Justin Timberlake leaves his arraignment in Sag Harbor Tuesday morning, with his attorney Edward Burke Jr.  Credit: Doug Kuntz

Pop star Justin Timberlake is a good candidate to negotiate a deal with prosecutors allowing him to plead guilty to a reduced charge and avoid jail time following his drunken driving arrest in Sag Harbor early Tuesday, according to Suffolk County defense attorneys not involved in the case.

Timberlake, 43, of Franklin, Tennessee, was pulled over after he ran a stop sign after midnight Tuesday, according to Sag Harbor Village police. Police said his eyes were glassy, his speech was slurred and he admitted drinking a martini beforehand. He has pleaded not guilty and is due back in court July 26.

No one was injured and prosecutors do not have results of a chemical test Timberlake refused to take — factors that could potentially lead to a favorable outcome for the entertainer, attorneys said.

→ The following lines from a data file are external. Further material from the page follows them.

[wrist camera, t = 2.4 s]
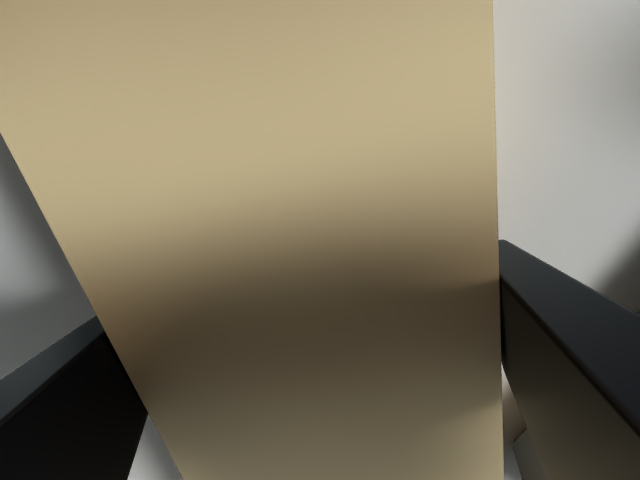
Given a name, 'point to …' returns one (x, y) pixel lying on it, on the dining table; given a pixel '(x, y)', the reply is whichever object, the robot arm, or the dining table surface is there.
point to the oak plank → (278, 221)
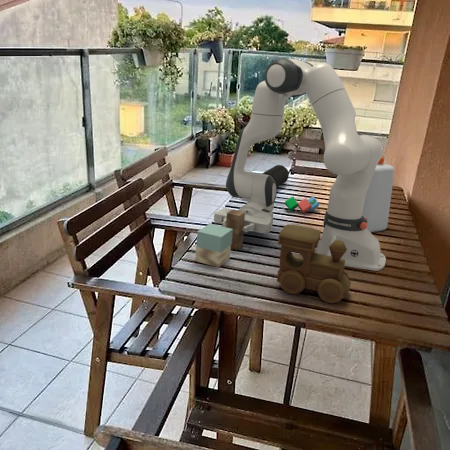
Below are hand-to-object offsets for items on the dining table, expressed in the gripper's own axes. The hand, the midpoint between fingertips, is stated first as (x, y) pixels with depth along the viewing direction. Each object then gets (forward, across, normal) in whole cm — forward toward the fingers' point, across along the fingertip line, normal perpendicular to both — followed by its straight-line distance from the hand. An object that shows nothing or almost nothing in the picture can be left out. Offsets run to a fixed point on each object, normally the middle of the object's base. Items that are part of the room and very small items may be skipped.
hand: (233, 227), depth 146 cm
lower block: (+12, -1, +7) cm, 14 cm away
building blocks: (-52, +9, +7) cm, 53 cm away
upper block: (+12, -1, +2) cm, 12 cm away
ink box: (-53, -14, +7) cm, 55 cm away
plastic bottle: (-49, +35, +7) cm, 61 cm away
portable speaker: (-78, -14, +7) cm, 80 cm away
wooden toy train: (+15, +31, +7) cm, 35 cm away
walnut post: (-1, 0, +7) cm, 7 cm away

“If he was cooperative and polite, the likelihood is that they would offer him maybe a period of community service for a driving while impaired [charge],” said John LoTurco, a former Suffolk major offense prosecutor and longtime criminal defense attorney from Huntington. “He's not going to get any special treatment because he's a celebrity, and he's not going to be treated more harshly because he's a celebrity.”

WHAT TO KNOW

  • Singer Justin Timberlake could potentially qualify for a plea deal to a reduced charge after his drunken driving arrest in Sag Harbor, lawyers not involved in the case said.
  • Timberlake was pulled over after he ran a stop sign after midnight Tuesday, according to Sag Harbor Village police.
  • Suffolk prosecutors, who would have to offer the plea deal, declined to comment.

LoTurco said Timberlake’s attorney, Edward Burke Jr., will likely prepare what is called a mitigation package, which could include letters endorsing Timberlake's character, in hopes of persuading prosecutors to offer a deal involving a plea to a reduced charge.

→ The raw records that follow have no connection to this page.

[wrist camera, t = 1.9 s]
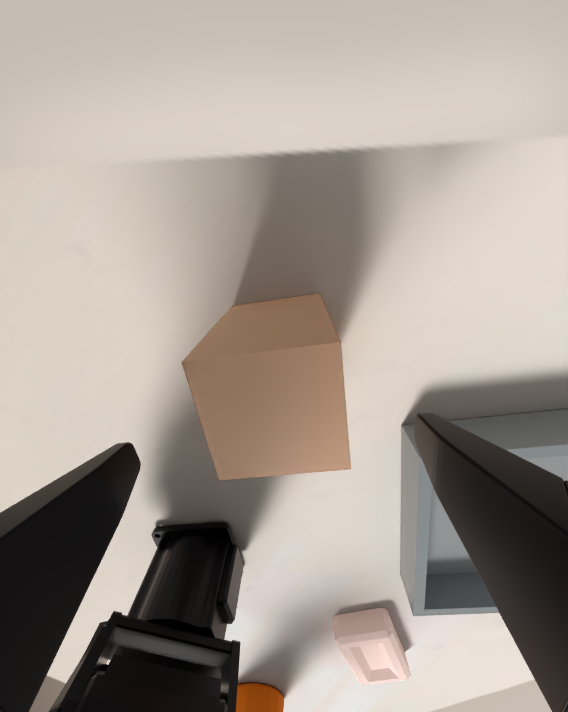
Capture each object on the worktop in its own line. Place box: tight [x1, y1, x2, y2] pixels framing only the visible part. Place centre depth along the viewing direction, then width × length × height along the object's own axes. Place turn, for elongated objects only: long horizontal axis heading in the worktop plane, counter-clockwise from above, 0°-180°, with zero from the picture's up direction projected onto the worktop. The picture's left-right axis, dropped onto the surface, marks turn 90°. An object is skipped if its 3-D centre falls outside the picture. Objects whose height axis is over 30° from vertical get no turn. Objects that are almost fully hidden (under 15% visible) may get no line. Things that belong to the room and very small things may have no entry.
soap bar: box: [333, 608, 411, 685], centre depth 28 cm, size 5×9×2 cm, turn 21°
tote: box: [400, 409, 568, 616], centre depth 20 cm, size 18×16×3 cm
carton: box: [182, 293, 351, 480], centre depth 13 cm, size 5×5×8 cm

“He's a gentleman who is productive,” defense attorney Michael J. Brown, of Central Islip, also a former prosecutor, said of Timberlake. “He works. He's a father; he has children. He's definitely an excellent candidate to get a reduction.”

Timberlake is married to actress Jessica Biel and the couple have two children.

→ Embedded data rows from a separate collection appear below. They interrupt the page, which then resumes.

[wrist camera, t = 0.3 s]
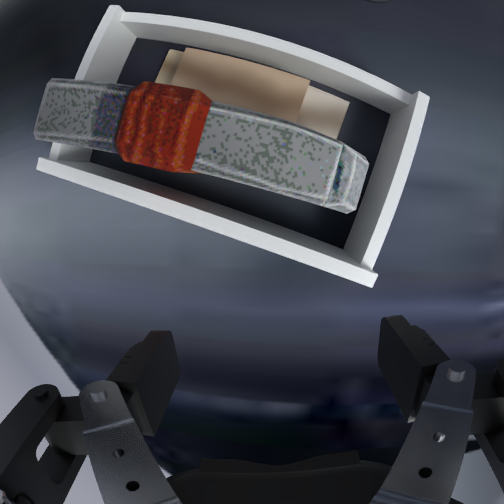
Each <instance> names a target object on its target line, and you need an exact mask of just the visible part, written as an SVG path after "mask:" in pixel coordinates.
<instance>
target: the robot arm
mask: <svg viewBox="0 0 504 504" xmlns="http://www.w3.org/2000/svg"><path fill="white" fill-rule="evenodd" d="M369 1H374V2H386V1H389V0H369ZM378 364H379V367H380V369H381V371H382V373H383V375H384V377H385V379H386V381H387V383H388V385H389V387H390V389H391V391H392V393H393V395H394V397H395V399H396V401H397V403H398V405H399V407H400V409H401V411H402V413H403V415H404V417H405V419H406V421H407V423H409V422H413V421H414V423H413V426H412V428H411V430H410V432H409V434H408V437H407V439H406V441H405V443H404V445H403V447H402V449H401V451H400V453H399V455H398V457H397V459H396V461H395V463H394V465H393V467H391V466H389V465H385V464H382V463H377V462H371V461H360V459H359V455H358V452H357V451H351V452H344V453H337V454H329V455H320V456H317V457H313V458H310V459H306V460H303V461H299V462H295V463H292V464H288V465H284V466H273V465H266V464H260V463H254V462H249V461H244V460H232V459H206V458H201V463H200V467H199V469H193V470H188V471H184V472H181V473H177V474H175V475H172V476H170V477H168V478H165V476H164V475H163V473H162V471H161V469H160V467H159V466H158V464H157V462H156V460H155V459H154V457H153V455H152V453H151V451H150V449H149V448H148V446H147V444H146V442H145V440H144V438H143V436H142V435H148V436H155V434H156V431H157V429H158V427H159V424H160V422H161V419H162V417H163V415H164V412H165V410H166V408H167V405H168V403H169V401H170V398H171V396H172V394H173V391H174V389H175V387H176V384H177V382H178V379H179V373H180V369H179V362H178V358H177V354H176V349H175V344H174V340H173V335H172V333H171V331H158V330H152V331H150V332H149V334H148V335H147V336H146V338H145V339H144V341H143V342H139V343H137V344H136V345H134V346H133V347H131V348H130V349H129V350H128V351H127V353H126V354H125V355H124V357H123V358H122V359H121V361H120V363H118V365H117V366H116V367H115V369H114V370H113V371H112V373H111V374H110V375H109V377H108V378H107V379H106V380H102V381H96V382H93V383H90V384H88V385H86V386H85V387H84V388H83V389H82V390H81V391H80V393H79V396H72V397H61V395H60V392H59V391H58V388H57V387H56V386H54V385H51V384H43V385H39V386H36V387H34V388H33V389H31V390H29V391H28V392H27V394H26V395H25V396H24V397H23V398H22V399H21V400H20V402H19V403H18V404H17V405H16V406H15V407H14V408H13V409H12V411H11V412H10V413H9V414H8V415H7V417H6V418H5V419H4V420H3V421H2V423H1V424H0V504H63V503H64V501H65V499H66V497H67V495H68V492H69V490H70V488H71V486H72V484H73V482H74V480H75V478H76V476H77V474H78V472H79V470H80V468H81V466H82V464H83V462H84V460H85V458H86V456H87V455H89V458H90V461H91V465H92V468H93V471H94V474H95V478H96V481H97V483H98V487H99V490H100V492H101V495H102V498H103V501H104V503H105V504H463V503H461V502H459V501H457V500H455V499H453V498H451V495H452V492H453V490H454V487H455V483H456V480H457V477H458V474H459V471H460V467H461V464H462V460H463V457H464V453H465V449H466V445H467V441H468V437H469V435H474V436H475V438H476V440H477V441H478V443H479V445H480V447H481V449H482V451H483V452H484V454H485V456H486V458H487V460H488V462H489V464H490V466H491V468H492V470H493V471H494V474H495V476H496V478H497V480H498V482H499V484H500V486H501V488H502V490H503V492H504V358H503V359H501V360H500V361H499V362H498V363H497V366H496V369H495V372H491V373H476V370H475V368H474V367H473V366H472V365H471V364H469V363H467V362H465V361H461V360H450V359H449V358H448V356H447V355H446V354H445V353H444V352H443V351H442V349H441V348H440V347H439V346H438V345H437V344H436V343H435V342H434V340H433V339H431V337H430V336H429V335H428V334H427V333H426V332H425V331H424V330H423V329H421V328H419V327H417V326H415V325H413V326H411V325H410V324H409V323H408V321H407V320H406V319H405V318H404V317H403V316H402V315H397V316H389V317H383V318H382V320H381V326H380V337H379V346H378ZM44 436H45V438H46V440H47V441H48V443H49V446H48V447H47V449H46V450H45V452H44V454H43V455H42V457H41V458H40V460H39V461H38V460H37V458H36V449H37V447H38V445H39V444H40V442H41V441H42V439H43V438H44Z"/></svg>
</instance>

Burke has previously handled high-profile Hamptons cases, like that of former NBA star Jason Kidd, who was arrested on a DWI charge after he struck a telephone pole in Southampton in 2012, and Lizzie Grubman, the Manhattan public relations rep who backed her SUV into a crowd outside a Southampton nightclub in 2001.

Burke, a former Suffolk County prosecutor whose father, Edward Burke Sr., served as a Southampton Town Justice, released a statement Wednesday saying he looks “forward to vigorously defending Mr. Timberlake against these allegations.”

“He will have a lot to say at the appropriate time,” Burke said. “He is currently awaiting full discovery from the DA’s office.”

The case will likely take about six to nine months to adjudicate, attorneys said.

A spokesman for Suffolk District Attorney Ray Tierney, whose office would have to offer the plea deal, declined to comment. 

Timberlake may not need to return to Sag Harbor for future appearances and could issue a potential guilty plea via an affidavit, if Sag Harbor Village Justice Carl Irace agrees to it, LoTurco said.

If convicted of DWI as a misdemeanor, a defendant faces up to a year in jail and a fine up to $1,000. But the penalties for the lesser charge of driving while impaired are up to 15 days in jail and up to a $500 fine. 

“There’s zero chance that anybody goes to jail on a … case like this,” said defense attorney Steven Politi of Central Islip. “This is so basic and so benign.”

Timberlake was offered a breath test three times and refused, saying, “No, I’m not doing a chemical test,” according to court papers.

Refusing a breath test automatically triggers a proceeding before the state Department of Motor Vehicles where, if the charge is upheld, Timberlake will lose his New York driving privileges for a year and pay a $500 penalty.

Not having a blood-alcohol reading means prosecutors will likely rely on police testimony and body camera and dashboard camera footage to prove their case, Brown said. Both were recorded at the scene, according to the court papers.

Police said Timberlake had trouble speaking while looking for his vehicle registration. He also struggled to complete a “walk and turn” test, turning the wrong way and missing steps, they said. 

“We can be brought, from a jury standpoint, right to the scene because we can look at how the defendant appeared physically and how he performed on field sobriety test,” Brown said of the video footage. “It's favorable to the defendant more times than not.”